Now, the entropy function

(defun entropy (collection)
   (let ((result (make-array 256 :initial-element 0))
         (entrop 0.0d0)
         (N 0))
     (dolist (i (loop for x in collection append (coerce x 'list)))
        (incf (aref result i)))
     (setf N (reduce #'+ result))
     (- (log N 2) 
        (/ (reduce #'+ (map 'list (lambda (x) (if (> x 0) (* x (log x 2)) 0)) result)) 
           N))))

ENTROPY

For hashing I will use the ironclad crypto library. I will define several hash functions where each return a vector of 8-bit bytes.

(require :ironclad)

(SB-ROTATE-BYTE IRONCLAD)

(let ((hasher (ironclad:make-digest :md5)))
   (defun md5-digest (x)
      (ironclad:digest-sequence hasher x)))

MD5-DIGEST

(let ((hasher (ironclad:make-digest :sha1)))
   (defun sha1-digest (x)
      (ironclad:digest-sequence hasher x)))

SHA1-DIGEST

(let ((hasher (ironclad:make-digest :sha224)))
   (defun sha224-digest (x)
      (ironclad:digest-sequence hasher x)))

SHA224-DIGEST

The experiment

First, I need to write a function which will perform the numerical experiments:

(defun experiment (hashfn rep batch len filename)
   (with-open-file (data (concatenate 'string filename ".csv")
                         :direction :output
                         :if-exists :overwrite
                         :if-does-not-exist :create)
      (loop repeat rep do
         (let* ((N (+ 5 (random batch)))
                (M (+ 5 (random len)))
                (clear (random-collection N M))
                (hashed (mapcar hashfn clear)))
            (format data "~4,2f ~4,2f~%" (entropy clear) (entropy hashed))))))

EXPERIMENT

Next, let me see what happens with the MD5 hash:

(experiment #'md5-digest 1000 100 10 "hash2-data-md5")

NIL

Now, with the SHA1 hash:

(experiment #'sha1-digest 1000 100 10 "hash2-data-sha1")

NIL

And, finally with SHA224 hash:

(experiment #'sha224-digest 1000 100 10 "hash2-data-sha224")

NIL

Analysis

The result is not surprising: hashing isn’t supposed to add or take away any entropy since we expect the hash to be collision-free. Mathematically speaking, we ask the hash function to be one-to-one in practice. Theoretically speaking, this is impossible, hence the adjective in practice.

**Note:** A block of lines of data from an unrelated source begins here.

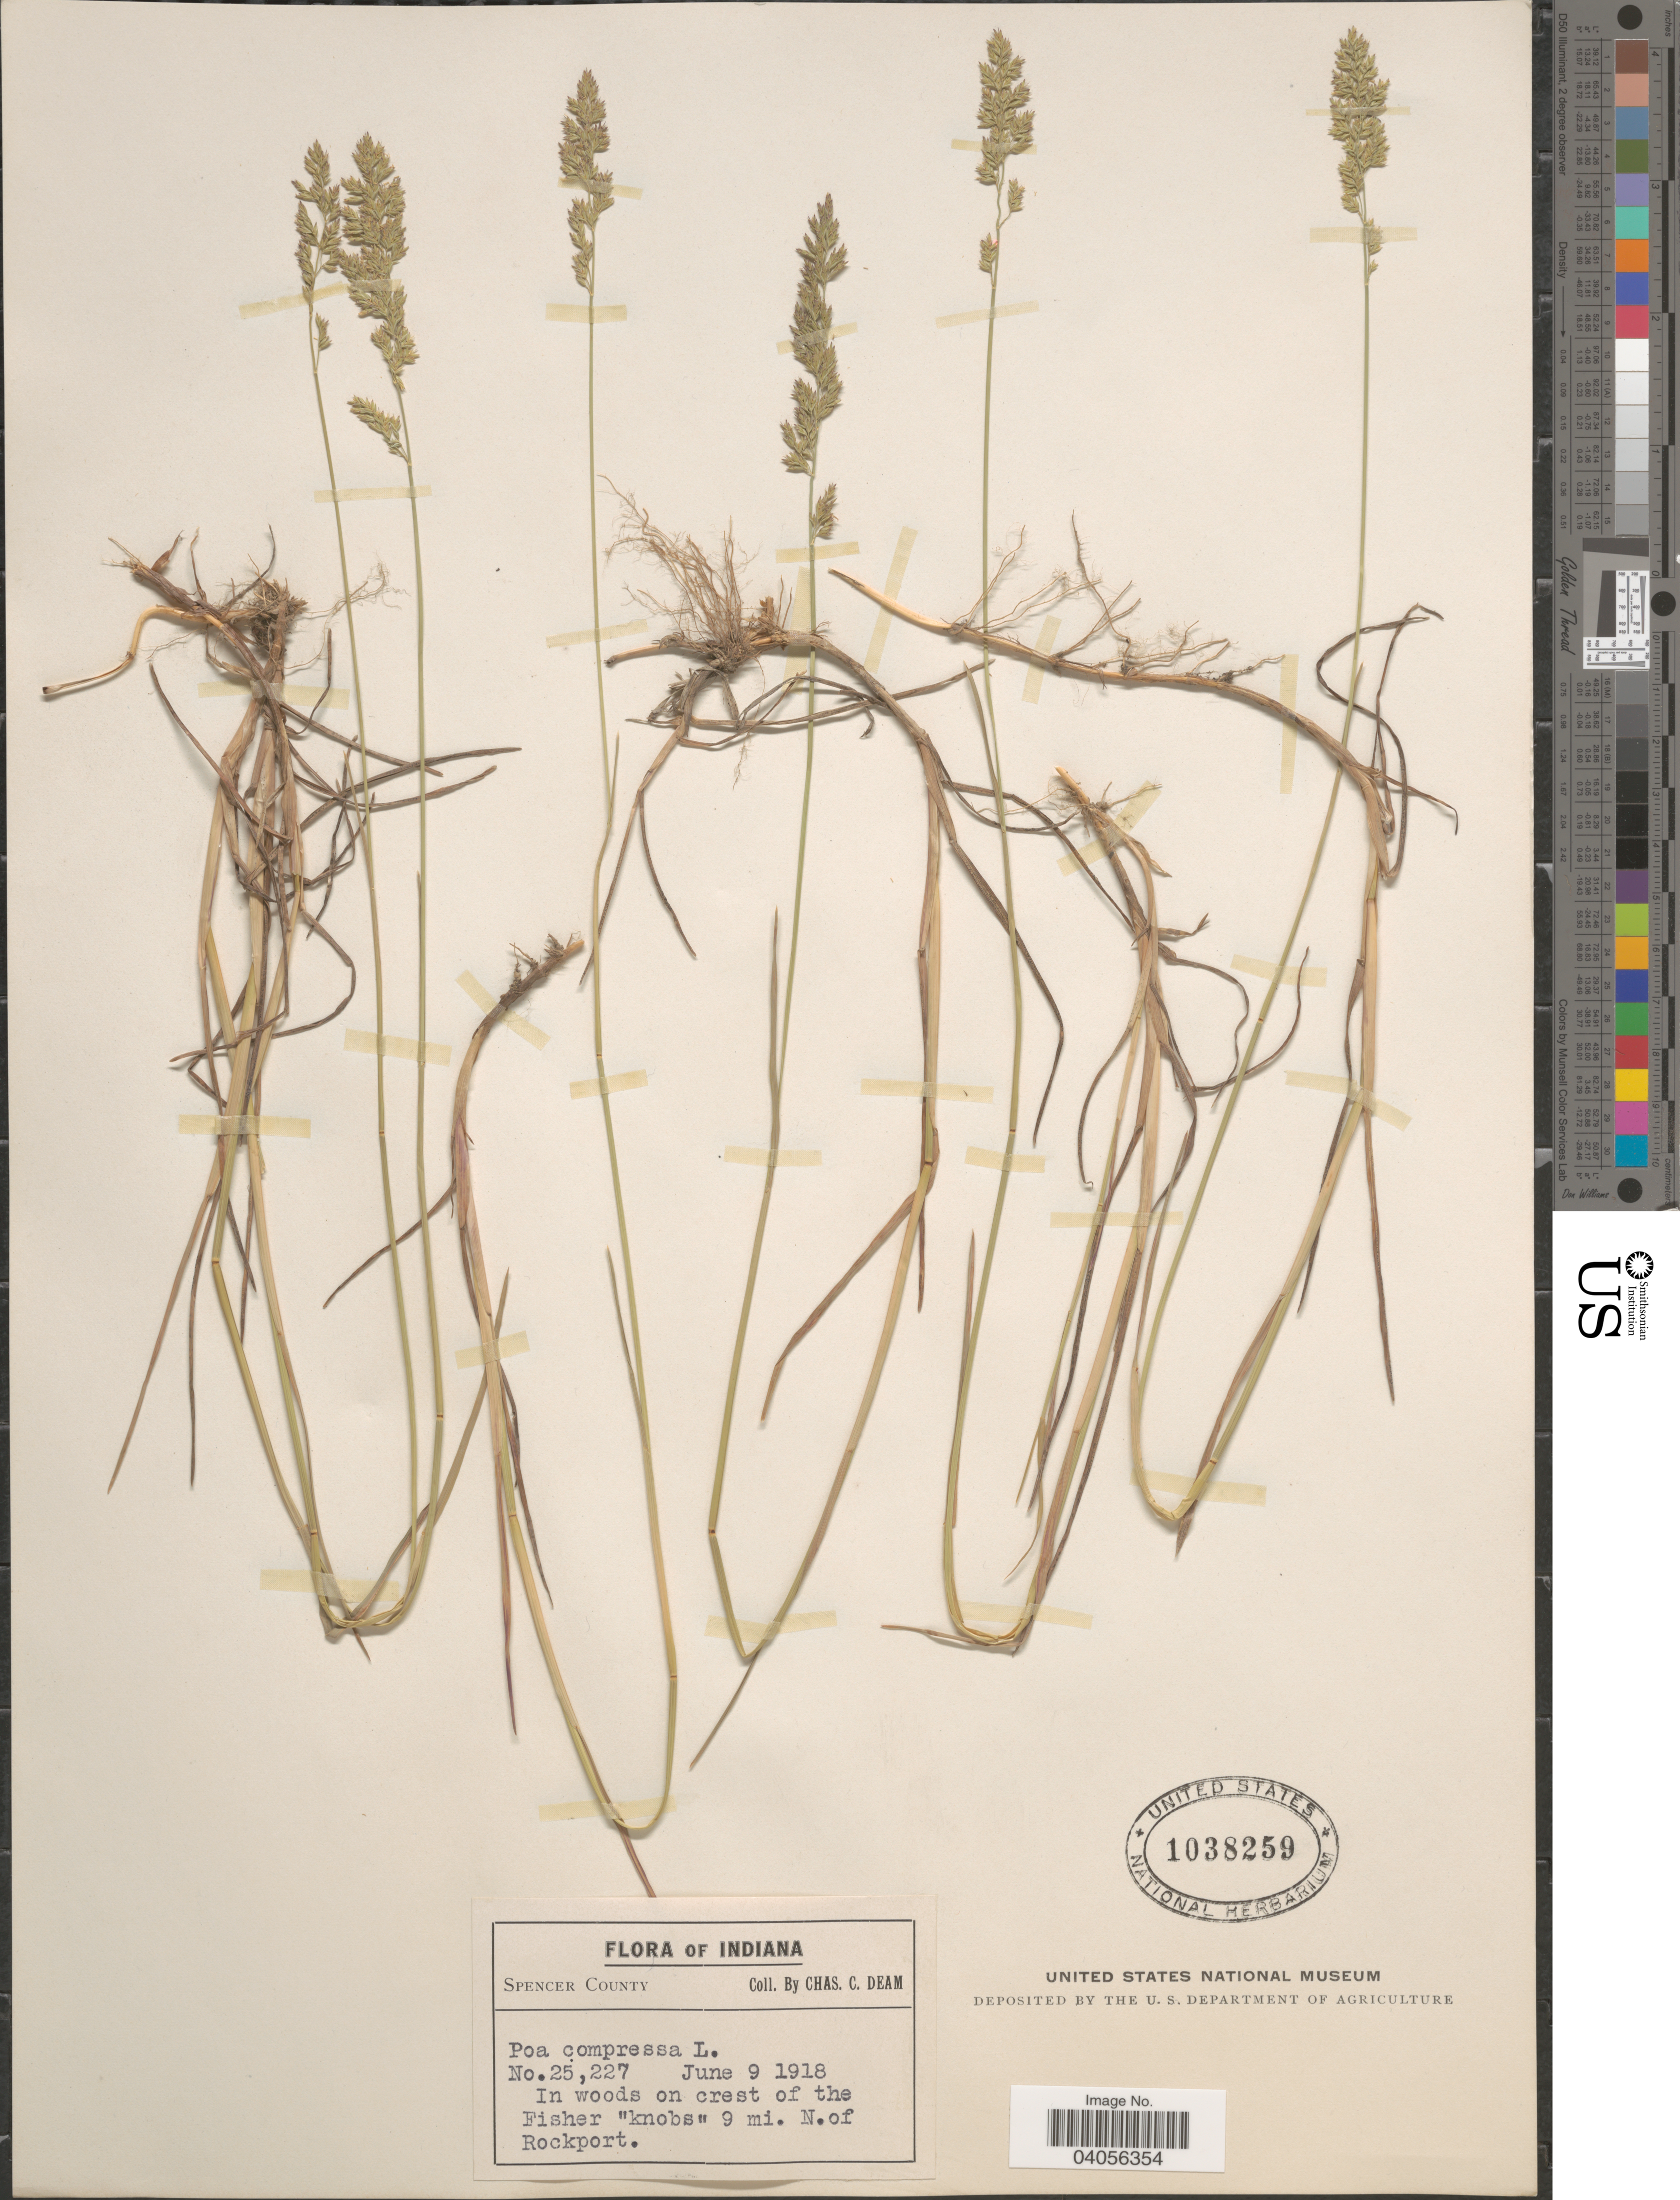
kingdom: Plantae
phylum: Tracheophyta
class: Liliopsida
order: Poales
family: Poaceae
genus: Poa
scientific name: Poa compressa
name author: L.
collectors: C. C. Deam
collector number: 25227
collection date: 1918-06-09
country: United States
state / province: Indiana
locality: Spencer County. In woods on crest of the Fisher "knobs" 9 mi. N.of Rockport.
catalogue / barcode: US 1038259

In any case, this was an interesting experiment to see if there is any weaknesses in the SHA1, SHA224 or MD5 hashing.

There is something interesting: There is a slight bent in the SHA224 graph above: it looks like it is sub-linear. This could be an artifact of the small sample size, and definitely worth investigating in the future.